Analysts pan Microsoft and Nokia tie-up
NOKIA chief executive Stephen Elop defended his firm’s partnership with Microsoft yesterday after the deal sent its shares tumbling a further five per cent.
Shares in the Finnish firm have now lost a staggering 19 per cent since the deal was announced on Friday, knocking €6bn (£5bn) off its market value.
Elop said Nokia will receive “billions” in benefits from the tie-up, largely expected to be through discounted licenses to Microsoft software. Elop, who until recently worked for Microsoft, also denied suggestions he is a “Trojan horse” sent to further the US-based firm’s interests.
Analysts downgraded Nokia stock yesterday, saying it will be difficult for the firm to integrate Microsoft’s Windows Phone 7 (WP7) onto its handsets in time to reach the Christmas market.

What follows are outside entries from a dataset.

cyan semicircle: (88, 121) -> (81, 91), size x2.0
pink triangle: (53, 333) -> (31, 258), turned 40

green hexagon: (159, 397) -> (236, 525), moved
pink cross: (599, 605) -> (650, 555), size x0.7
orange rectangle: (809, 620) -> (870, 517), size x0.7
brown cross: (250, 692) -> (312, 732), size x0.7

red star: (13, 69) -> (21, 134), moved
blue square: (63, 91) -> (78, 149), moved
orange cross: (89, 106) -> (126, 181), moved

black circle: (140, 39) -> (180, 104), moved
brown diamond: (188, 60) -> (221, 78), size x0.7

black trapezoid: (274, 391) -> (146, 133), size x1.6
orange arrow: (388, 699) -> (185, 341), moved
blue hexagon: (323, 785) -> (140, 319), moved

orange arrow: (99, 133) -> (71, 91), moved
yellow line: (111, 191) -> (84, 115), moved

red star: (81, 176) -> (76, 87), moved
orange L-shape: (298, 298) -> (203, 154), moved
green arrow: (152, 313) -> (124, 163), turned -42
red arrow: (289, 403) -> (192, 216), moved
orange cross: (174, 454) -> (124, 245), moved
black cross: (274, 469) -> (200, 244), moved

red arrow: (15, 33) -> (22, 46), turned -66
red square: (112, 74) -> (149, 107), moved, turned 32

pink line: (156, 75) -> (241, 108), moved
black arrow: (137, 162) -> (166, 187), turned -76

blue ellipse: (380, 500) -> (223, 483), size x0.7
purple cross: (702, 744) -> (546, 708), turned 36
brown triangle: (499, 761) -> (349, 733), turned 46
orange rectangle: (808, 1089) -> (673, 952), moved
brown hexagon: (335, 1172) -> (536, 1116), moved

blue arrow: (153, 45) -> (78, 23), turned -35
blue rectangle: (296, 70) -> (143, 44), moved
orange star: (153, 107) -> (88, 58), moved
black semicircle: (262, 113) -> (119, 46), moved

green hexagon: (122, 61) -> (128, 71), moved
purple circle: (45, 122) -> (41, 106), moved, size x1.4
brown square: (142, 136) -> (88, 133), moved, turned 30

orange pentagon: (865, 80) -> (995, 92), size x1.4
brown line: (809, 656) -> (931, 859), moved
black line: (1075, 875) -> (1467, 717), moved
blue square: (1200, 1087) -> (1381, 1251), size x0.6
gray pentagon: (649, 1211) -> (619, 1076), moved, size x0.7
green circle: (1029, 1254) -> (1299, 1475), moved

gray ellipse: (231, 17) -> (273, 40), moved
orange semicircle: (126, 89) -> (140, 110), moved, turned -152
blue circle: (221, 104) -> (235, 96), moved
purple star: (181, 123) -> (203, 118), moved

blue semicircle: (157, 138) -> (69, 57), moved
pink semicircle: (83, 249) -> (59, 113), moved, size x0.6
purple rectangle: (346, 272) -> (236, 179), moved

They also warned the deal could lead to a temporary revenue vacuum, with customers unlikely to invest in Nokia’s existing Symbian platform now Elop has effectively called time on it.
Speaking last night at Mobile World Congress in Barcelona, Elop said the partnership between the two giants is “rational” and will deliver an “incredible portfolio of devices”.
Microsoft chief executive Steve Ballmer said the deal represents a “significant moment in the evolution” of mobile phones.
The two firms hope the deal will create a third “ecosystem” in the smartphone arena that can compete with Google’s fast-growing Android platform and Apple’s iOS.
Nokia was the biggest global manufacturer of both traditional and smartphones last year and its Symbian operating system was the most commonly used platform. But it saw its market share slip 7.5 per cent and Google’s Android overtook it in the fourth quarter of last year, with the Scandinavian giant struggling to find a foothold in the increasingly dominant high-end market.
UBS analyst Gareth Jenkins expects the firm to lose another seven per cent from its market share this year and said a Nokia/Microsoft platform is worth 1,800 times less than Apple’s operating system.
Ballmer also defended WP7, which has been slow to chip away at the growing dominance of Google and Apple in the high-end smartphone market.